(Objective) Reproduce word for word every line of the data below, from the line containing "pose: elev=174.6 azim=126.7" down to the line containing "Dot at: (230, 228)", including both of those lines.

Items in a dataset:
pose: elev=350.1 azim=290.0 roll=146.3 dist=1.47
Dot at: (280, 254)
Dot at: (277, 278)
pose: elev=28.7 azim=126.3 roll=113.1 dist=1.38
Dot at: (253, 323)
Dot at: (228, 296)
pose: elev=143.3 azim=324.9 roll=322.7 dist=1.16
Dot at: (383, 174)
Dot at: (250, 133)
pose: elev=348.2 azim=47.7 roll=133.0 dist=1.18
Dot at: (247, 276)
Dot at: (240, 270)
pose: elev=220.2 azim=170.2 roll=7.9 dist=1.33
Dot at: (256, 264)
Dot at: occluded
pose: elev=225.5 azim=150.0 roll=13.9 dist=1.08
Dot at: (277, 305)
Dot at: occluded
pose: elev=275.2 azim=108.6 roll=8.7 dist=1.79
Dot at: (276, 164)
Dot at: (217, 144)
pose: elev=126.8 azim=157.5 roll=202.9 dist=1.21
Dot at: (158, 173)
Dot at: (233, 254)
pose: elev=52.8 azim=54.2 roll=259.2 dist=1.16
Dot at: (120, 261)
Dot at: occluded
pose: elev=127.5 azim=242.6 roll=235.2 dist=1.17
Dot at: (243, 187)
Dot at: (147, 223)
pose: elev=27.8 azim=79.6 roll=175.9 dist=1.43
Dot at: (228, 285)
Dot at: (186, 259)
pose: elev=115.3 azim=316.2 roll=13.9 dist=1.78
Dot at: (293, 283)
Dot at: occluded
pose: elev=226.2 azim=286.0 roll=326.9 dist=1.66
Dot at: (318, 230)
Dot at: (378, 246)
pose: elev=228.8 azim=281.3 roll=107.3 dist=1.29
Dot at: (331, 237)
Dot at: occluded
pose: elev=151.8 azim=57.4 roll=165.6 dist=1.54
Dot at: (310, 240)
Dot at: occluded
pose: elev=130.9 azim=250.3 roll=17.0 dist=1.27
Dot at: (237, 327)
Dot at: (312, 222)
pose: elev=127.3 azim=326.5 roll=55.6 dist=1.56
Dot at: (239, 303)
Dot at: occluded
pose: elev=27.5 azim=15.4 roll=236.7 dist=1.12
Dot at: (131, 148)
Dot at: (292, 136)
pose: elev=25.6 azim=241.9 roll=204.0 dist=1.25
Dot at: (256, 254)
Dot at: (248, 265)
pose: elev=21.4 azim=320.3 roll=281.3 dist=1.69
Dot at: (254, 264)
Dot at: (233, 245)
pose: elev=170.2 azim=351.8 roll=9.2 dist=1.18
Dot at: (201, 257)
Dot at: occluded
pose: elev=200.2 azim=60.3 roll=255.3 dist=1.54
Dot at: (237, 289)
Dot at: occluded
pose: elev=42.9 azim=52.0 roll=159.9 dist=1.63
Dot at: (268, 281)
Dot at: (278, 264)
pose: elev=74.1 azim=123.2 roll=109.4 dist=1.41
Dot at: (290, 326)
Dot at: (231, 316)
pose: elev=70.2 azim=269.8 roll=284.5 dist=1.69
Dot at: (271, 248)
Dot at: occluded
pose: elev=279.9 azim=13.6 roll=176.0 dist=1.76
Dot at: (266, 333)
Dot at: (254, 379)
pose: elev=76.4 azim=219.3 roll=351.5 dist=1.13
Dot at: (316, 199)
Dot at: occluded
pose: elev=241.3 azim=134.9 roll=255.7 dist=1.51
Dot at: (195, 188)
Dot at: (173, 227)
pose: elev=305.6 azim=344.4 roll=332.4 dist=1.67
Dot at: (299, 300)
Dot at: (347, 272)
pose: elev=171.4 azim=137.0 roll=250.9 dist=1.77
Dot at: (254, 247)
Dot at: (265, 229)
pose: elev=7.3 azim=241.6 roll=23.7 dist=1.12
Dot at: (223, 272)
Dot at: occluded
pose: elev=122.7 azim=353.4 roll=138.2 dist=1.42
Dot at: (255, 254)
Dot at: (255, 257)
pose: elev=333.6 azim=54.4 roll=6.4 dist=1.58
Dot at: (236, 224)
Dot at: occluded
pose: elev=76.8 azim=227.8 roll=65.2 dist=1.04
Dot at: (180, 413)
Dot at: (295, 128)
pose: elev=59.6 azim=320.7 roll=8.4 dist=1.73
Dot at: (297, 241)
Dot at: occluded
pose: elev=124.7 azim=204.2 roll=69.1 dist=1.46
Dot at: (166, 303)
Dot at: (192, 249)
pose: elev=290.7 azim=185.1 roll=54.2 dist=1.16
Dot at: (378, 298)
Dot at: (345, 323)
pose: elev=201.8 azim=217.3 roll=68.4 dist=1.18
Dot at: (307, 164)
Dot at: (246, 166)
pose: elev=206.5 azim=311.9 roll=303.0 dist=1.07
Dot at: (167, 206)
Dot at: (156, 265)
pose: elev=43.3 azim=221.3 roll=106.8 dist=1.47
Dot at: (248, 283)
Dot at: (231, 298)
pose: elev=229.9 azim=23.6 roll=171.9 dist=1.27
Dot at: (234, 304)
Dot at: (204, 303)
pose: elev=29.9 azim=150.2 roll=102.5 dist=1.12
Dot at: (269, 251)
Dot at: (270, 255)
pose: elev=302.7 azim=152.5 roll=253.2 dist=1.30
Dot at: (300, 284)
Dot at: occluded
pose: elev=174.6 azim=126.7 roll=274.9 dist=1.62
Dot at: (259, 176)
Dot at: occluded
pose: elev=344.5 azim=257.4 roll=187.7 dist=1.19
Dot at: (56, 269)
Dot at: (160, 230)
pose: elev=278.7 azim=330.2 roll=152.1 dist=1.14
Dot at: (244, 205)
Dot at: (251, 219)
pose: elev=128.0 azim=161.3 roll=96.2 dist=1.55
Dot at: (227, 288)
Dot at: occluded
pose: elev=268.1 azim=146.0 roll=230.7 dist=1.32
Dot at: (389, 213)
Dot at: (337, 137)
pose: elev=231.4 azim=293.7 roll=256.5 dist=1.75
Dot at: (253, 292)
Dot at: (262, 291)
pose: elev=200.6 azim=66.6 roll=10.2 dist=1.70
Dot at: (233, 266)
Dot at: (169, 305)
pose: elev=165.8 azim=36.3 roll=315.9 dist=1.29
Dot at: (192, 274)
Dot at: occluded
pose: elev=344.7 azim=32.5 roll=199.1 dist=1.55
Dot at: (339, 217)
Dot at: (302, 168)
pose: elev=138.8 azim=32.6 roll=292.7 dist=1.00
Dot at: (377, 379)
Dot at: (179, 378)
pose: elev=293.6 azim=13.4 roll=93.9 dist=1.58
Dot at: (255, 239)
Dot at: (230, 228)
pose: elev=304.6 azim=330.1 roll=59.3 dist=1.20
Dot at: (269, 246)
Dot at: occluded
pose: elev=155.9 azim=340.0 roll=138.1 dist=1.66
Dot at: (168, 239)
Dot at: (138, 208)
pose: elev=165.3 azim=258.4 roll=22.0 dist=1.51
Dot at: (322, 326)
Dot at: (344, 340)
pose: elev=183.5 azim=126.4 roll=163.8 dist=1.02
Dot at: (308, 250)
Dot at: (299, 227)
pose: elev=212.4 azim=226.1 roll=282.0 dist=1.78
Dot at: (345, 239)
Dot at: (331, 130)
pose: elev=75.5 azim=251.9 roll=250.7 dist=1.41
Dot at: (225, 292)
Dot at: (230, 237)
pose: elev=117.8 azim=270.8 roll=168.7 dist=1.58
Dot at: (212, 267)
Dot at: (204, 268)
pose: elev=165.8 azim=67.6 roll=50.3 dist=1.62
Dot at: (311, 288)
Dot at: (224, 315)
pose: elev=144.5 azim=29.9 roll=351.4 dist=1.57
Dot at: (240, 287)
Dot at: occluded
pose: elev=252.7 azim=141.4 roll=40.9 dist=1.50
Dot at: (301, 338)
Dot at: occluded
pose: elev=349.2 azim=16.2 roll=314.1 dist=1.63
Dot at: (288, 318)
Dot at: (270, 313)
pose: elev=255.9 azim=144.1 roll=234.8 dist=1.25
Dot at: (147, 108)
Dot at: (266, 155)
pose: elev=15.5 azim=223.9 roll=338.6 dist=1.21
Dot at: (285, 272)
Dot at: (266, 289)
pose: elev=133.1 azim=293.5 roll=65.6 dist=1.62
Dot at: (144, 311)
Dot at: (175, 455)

(Expected output)
pose: elev=174.6 azim=126.7 roll=274.9 dist=1.62
Dot at: (259, 176)
Dot at: occluded
pose: elev=344.5 azim=257.4 roll=187.7 dist=1.19
Dot at: (56, 269)
Dot at: (160, 230)
pose: elev=278.7 azim=330.2 roll=152.1 dist=1.14
Dot at: (244, 205)
Dot at: (251, 219)
pose: elev=128.0 azim=161.3 roll=96.2 dist=1.55
Dot at: (227, 288)
Dot at: occluded
pose: elev=268.1 azim=146.0 roll=230.7 dist=1.32
Dot at: (389, 213)
Dot at: (337, 137)
pose: elev=231.4 azim=293.7 roll=256.5 dist=1.75
Dot at: (253, 292)
Dot at: (262, 291)
pose: elev=200.6 azim=66.6 roll=10.2 dist=1.70
Dot at: (233, 266)
Dot at: (169, 305)
pose: elev=165.8 azim=36.3 roll=315.9 dist=1.29
Dot at: (192, 274)
Dot at: occluded
pose: elev=344.7 azim=32.5 roll=199.1 dist=1.55
Dot at: (339, 217)
Dot at: (302, 168)
pose: elev=138.8 azim=32.6 roll=292.7 dist=1.00
Dot at: (377, 379)
Dot at: (179, 378)
pose: elev=293.6 azim=13.4 roll=93.9 dist=1.58
Dot at: (255, 239)
Dot at: (230, 228)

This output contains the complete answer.